Hemmerle’s Jewels Fresh From The Garden: “Carrot Earrings” comprised of copper, white gold and sapphire

Hemmerle’s Jewels Fresh From The Garden: “Carrot Earrings” comprised of copper, white gold and sapphire

Jewels That Look Good Enough to Eat

New York Times, May 12, 2011

MUNICH — The British television chef and food writer Tamasin Day-Lewis was intrigued last summer when Hemmerle, the famed Munich jeweler, asked her to collaborate on a book of recipes.

The result, “Delicious Jewels,” published this month by Prestel, is an illustrated cookbook centered on 12 vegetables featured in a newly introduced Hemmerle collection.

Including a pair of carrot earrings blazing with orange sapphires and 11 brooches — among them a radish studded with bright red spinels, a copper artichoke with a heart of purple sapphires, and a cauliflower smothered in cream-colored diamonds — the jewelry pieces are distinguished by a startling, mimetic realism.

The similarities, of course, go only so far: Hemmerle’s jewels start at €28,000, or $40,000, more than even the rarest dishes from chefs.

Still, “there’s a common denominator between fine jewelry and fine food — you can’t cheat,” said Anders Modig, editor in chief of Plaza Watch, a luxury watch and jewelry magazine published in Stockholm. “You have to have good produce to make good food, and the same thing applies to good jewelry.”
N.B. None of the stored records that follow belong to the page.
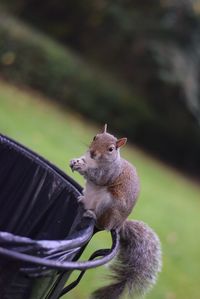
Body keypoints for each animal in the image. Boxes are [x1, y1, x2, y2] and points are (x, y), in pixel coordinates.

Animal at [69, 125, 162, 299]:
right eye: (95, 137)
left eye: (111, 149)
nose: (93, 152)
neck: (96, 161)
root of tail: (118, 224)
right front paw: (76, 161)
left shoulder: (109, 174)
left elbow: (97, 177)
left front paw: (83, 167)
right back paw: (82, 200)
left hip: (108, 205)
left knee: (103, 225)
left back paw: (92, 214)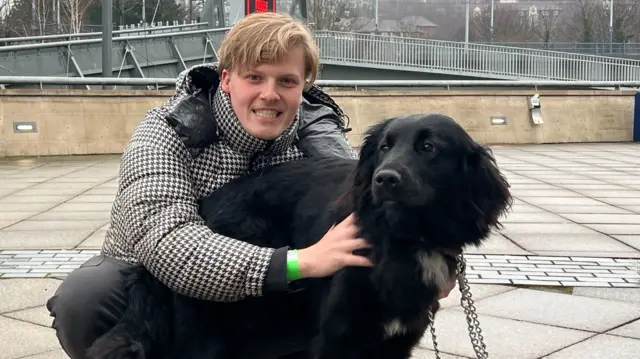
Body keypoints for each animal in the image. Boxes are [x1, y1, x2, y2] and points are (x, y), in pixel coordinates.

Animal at [87, 114, 512, 359]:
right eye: (384, 147)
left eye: (428, 147)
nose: (384, 179)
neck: (402, 239)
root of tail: (197, 213)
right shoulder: (337, 338)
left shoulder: (395, 341)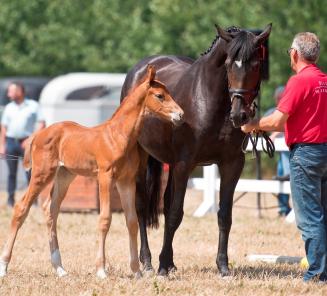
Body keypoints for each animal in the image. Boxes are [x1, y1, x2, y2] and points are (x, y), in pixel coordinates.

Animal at [0, 66, 184, 278]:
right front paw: (101, 270)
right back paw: (4, 266)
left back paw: (60, 268)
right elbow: (105, 219)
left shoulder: (126, 181)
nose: (180, 115)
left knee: (51, 210)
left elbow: (131, 221)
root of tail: (38, 134)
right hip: (42, 174)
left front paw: (137, 272)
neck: (119, 136)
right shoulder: (105, 177)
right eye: (160, 95)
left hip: (64, 175)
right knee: (21, 208)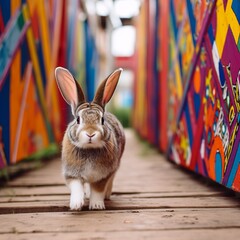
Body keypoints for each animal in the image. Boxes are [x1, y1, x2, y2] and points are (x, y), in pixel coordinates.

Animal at [54, 66, 125, 210]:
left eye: (102, 120)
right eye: (78, 119)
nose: (90, 133)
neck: (89, 148)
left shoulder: (103, 176)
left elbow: (98, 189)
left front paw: (97, 205)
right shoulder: (71, 174)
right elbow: (76, 187)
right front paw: (76, 204)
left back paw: (106, 195)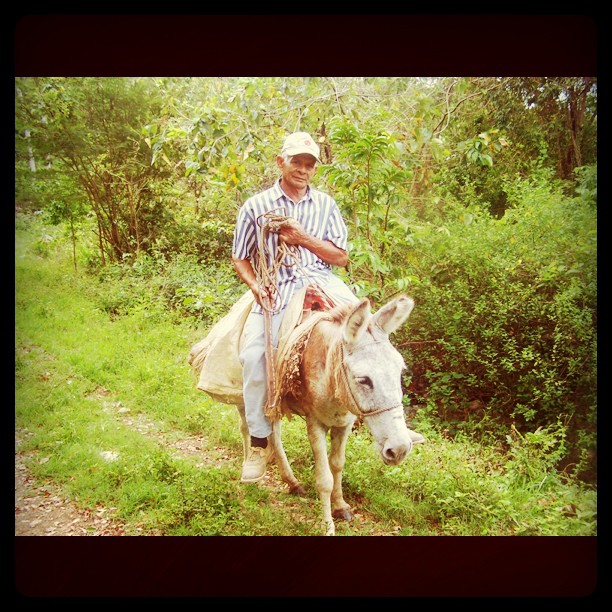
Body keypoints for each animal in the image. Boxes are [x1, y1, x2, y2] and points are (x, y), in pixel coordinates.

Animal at [236, 293, 417, 536]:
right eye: (363, 380)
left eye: (400, 371)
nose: (399, 450)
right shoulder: (315, 423)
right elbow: (324, 479)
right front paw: (328, 525)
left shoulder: (344, 423)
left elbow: (338, 465)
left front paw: (340, 507)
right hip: (242, 390)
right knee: (246, 427)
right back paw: (251, 468)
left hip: (273, 402)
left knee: (274, 434)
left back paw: (292, 482)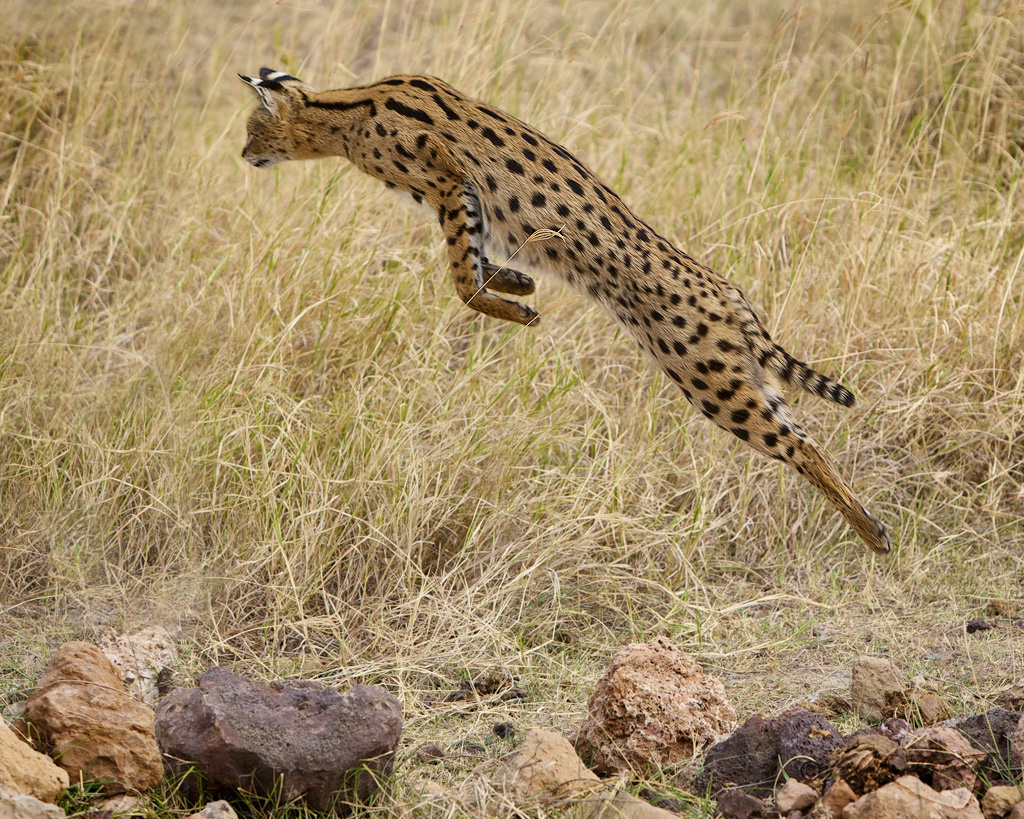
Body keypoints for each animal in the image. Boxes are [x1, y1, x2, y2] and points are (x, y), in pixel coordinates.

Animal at [239, 67, 888, 552]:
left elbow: (461, 276)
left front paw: (514, 304)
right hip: (743, 376)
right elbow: (476, 262)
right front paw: (518, 285)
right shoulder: (463, 199)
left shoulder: (446, 180)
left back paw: (873, 534)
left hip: (708, 380)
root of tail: (728, 290)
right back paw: (872, 524)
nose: (243, 154)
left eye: (251, 126)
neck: (347, 111)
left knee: (799, 447)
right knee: (806, 436)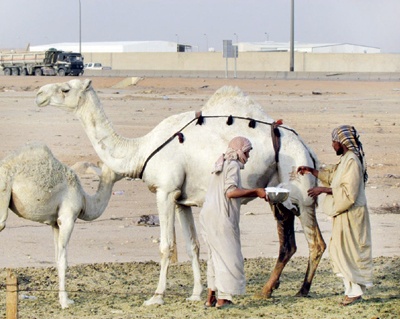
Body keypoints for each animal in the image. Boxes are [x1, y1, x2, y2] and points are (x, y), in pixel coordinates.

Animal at [0, 143, 122, 310]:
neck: (84, 200)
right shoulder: (67, 217)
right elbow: (64, 260)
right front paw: (65, 302)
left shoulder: (55, 223)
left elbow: (57, 258)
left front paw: (63, 299)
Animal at [36, 79, 326, 306]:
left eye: (65, 89)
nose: (39, 94)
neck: (141, 149)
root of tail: (308, 148)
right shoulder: (181, 200)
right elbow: (192, 245)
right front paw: (196, 294)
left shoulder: (165, 191)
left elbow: (166, 246)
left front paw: (156, 297)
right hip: (278, 196)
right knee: (287, 242)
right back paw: (266, 291)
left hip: (301, 191)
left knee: (316, 242)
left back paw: (302, 290)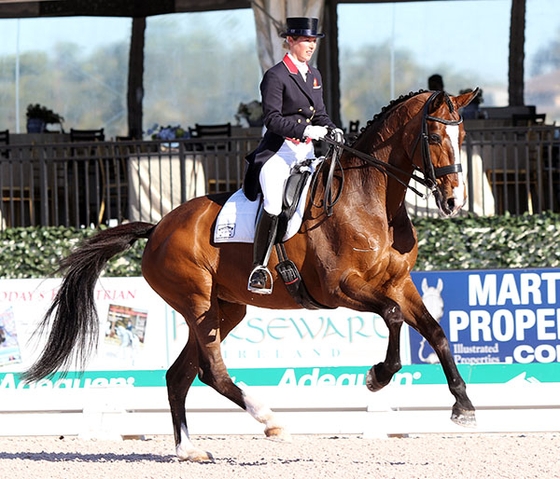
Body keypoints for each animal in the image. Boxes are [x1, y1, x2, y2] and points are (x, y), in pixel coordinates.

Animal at [24, 89, 480, 462]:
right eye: (434, 138)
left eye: (462, 138)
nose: (454, 202)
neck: (370, 199)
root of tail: (158, 228)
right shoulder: (341, 288)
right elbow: (393, 317)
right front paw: (377, 376)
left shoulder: (399, 284)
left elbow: (436, 332)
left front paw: (464, 407)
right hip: (198, 303)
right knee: (211, 371)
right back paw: (270, 420)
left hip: (226, 309)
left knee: (180, 374)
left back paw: (189, 450)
“Of course, you can’t forget indulgence,” he added.

Mr. Modig, himself a former chef, has given that side of the matter some attention. In March 2009, he published a Bacchanalian still life shoot by the photographer Tomas Monka. Titled “La Grande Bouffe,” the photos depict a food-and wine-stained banquet table strewn with plates of half-eaten lobster and roast chicken. Amid the carnage lies a selection of delicate pearl jewels and diamond-encrusted watches costing more than $100,000. In one vignette, a young woman clad in fishnet stockings, red snakeskin heels and a stack of Hermés bangles reclines on a plate of chocolate cake, surrounded by a scattering of cherries and raspberries.

The idea that epicures, master jewelers and watchmakers are kindred spirits similarly inspired Chopard, the Geneva watchmaker and jeweler, to invite seven top chefs in seven countries — including Eric Fréchon from the Hôtel Bristol in Paris; Philippe Rochat from Restaurant de l’Hôtel de Ville in Crissier, Switzerland; and Carlo Cracco from Ristorante Cracco in Milan — to create a cookbook around the brand’s Imperiale collection of ladies’ watches, introduced at the Baselworld luxury fair in March.
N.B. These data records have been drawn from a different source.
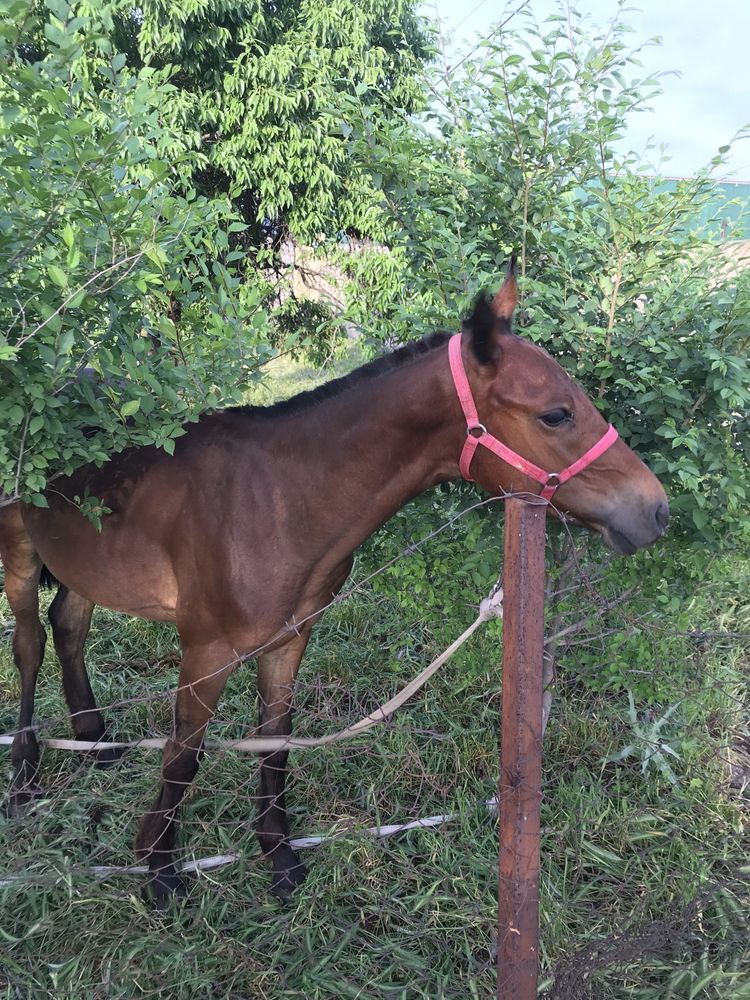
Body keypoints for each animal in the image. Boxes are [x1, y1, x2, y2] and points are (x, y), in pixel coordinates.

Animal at [0, 268, 668, 908]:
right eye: (555, 414)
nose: (655, 510)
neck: (280, 498)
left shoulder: (289, 640)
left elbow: (275, 745)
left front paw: (279, 860)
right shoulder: (206, 651)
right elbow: (183, 755)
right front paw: (159, 869)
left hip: (87, 563)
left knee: (70, 625)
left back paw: (94, 740)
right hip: (19, 548)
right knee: (30, 644)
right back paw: (24, 777)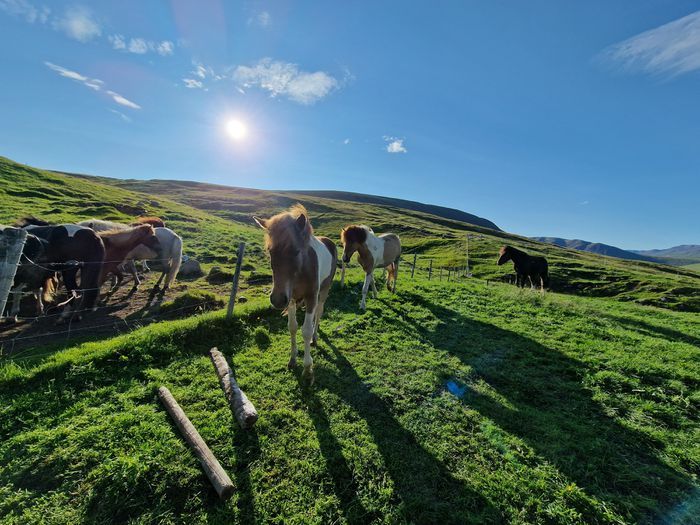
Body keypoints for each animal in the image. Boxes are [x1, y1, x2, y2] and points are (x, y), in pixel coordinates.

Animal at [253, 204, 338, 380]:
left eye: (296, 251)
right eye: (270, 251)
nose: (277, 299)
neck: (301, 270)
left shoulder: (311, 296)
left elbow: (306, 331)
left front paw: (307, 369)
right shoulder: (290, 298)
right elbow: (292, 327)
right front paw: (292, 359)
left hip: (323, 291)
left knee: (319, 312)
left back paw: (315, 337)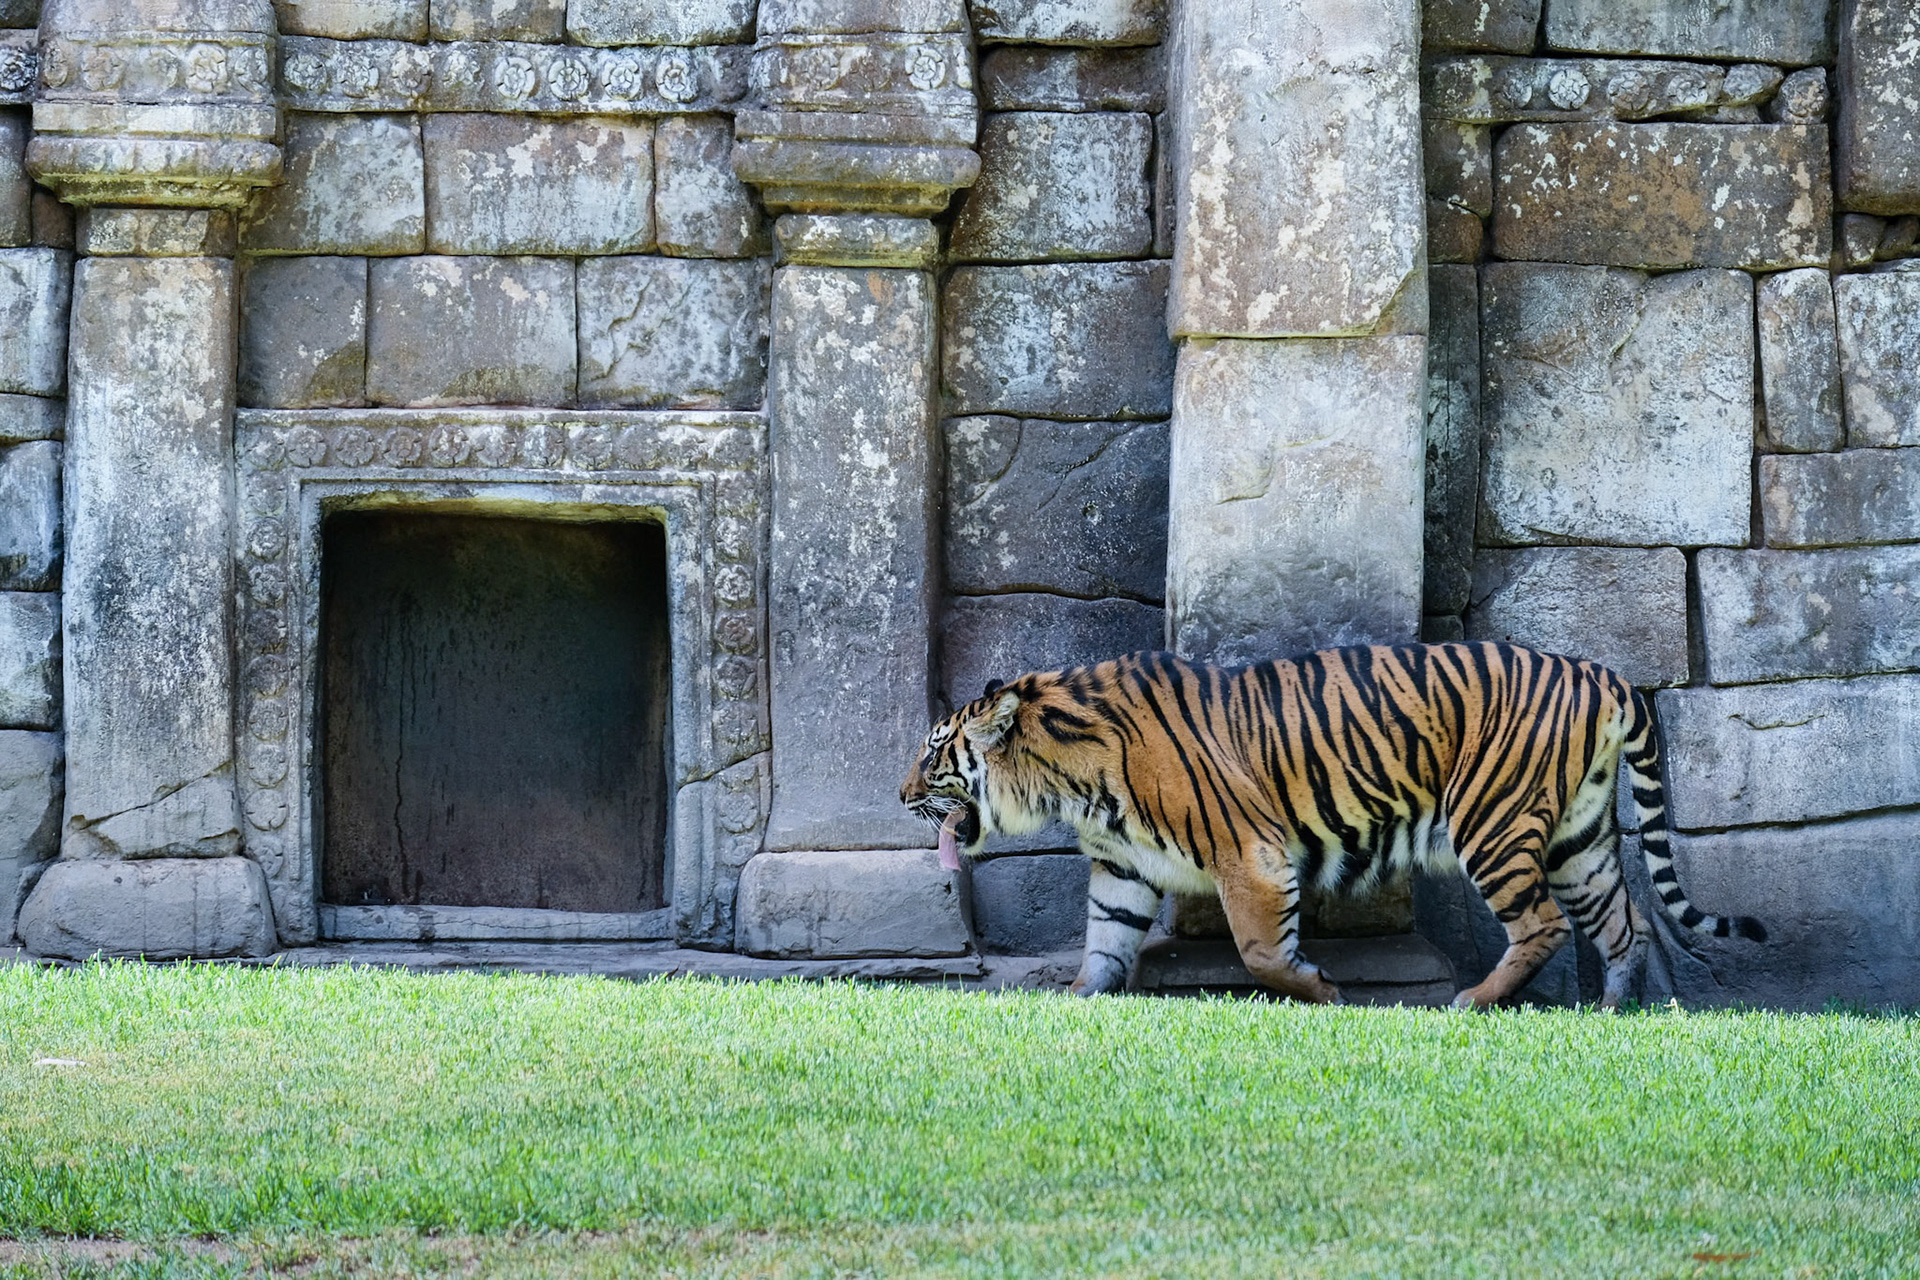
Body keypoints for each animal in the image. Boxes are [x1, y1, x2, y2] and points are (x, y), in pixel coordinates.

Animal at [900, 642, 1765, 1009]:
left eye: (935, 751)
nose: (902, 793)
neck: (1069, 781)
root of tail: (1602, 672)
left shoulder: (1250, 854)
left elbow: (1260, 952)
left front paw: (1323, 988)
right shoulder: (1124, 866)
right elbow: (1105, 939)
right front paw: (1076, 999)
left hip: (1491, 819)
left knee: (1545, 925)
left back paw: (1473, 1001)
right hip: (1578, 839)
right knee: (1626, 922)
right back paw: (1616, 1008)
“We had the idea to link high cuisine and high watchmaking because it’s all about precision, passion and timing,” said Caroline Gruosi-Scheufele, co-president of Chopard. “Even if the food is consumed in a second and the watches last for years, the passion is the same.”

In the case of Christian and Stephen Hemmerle, the idea of a jewelry collection looking good enough to eat began three years ago, after they read a magazine article about salads while on a flight. “When we got home, we sat down in the workshop to see if we could realize the vegetables in naturalistic gemstones,” Christian Hemmerle said.

As the cookbook was being photographed in October, an incident showed how well they had succeeded.

The Hemmerle team, looking to juxtapose the precious collection with the earthy tableau of an English vegetable garden, shot several pieces amid the cabbage, kale and sprouting broccoli of Ms. Day-Lewis’s backyard. The next morning, the chef received a panicked call from a Hemmerle representative: the chard brooch had gone missing.

“I went out in the pouring rain in gum boots and dressing gown and umbrella and tramped around searching through the muddy earth, in the cabbages, under the cabbages, looking for the proverbial needle in the haystack to shine out and glitter at me,” Ms. Day-Lewis wrote in an e-mail. “Had it been buried under the downpour and mud?”

Fortunately Ms. Day-Lewis eventually found the brooch and returned it to Hemmerle before it was eaten by an unsuspecting rabbit. But the fact that it had blended so easily into the background vegetation was a backhanded compliment to the jewelers’ skills.

“It’s a logical link but it’s not obvious, which is why I like it,” said Milton Pedraza, chief executive of the Luxury Institute in New York, of the jewelry-chef partnerships. In each case, “you start with raw materials and you create something that is, to some degree, art.”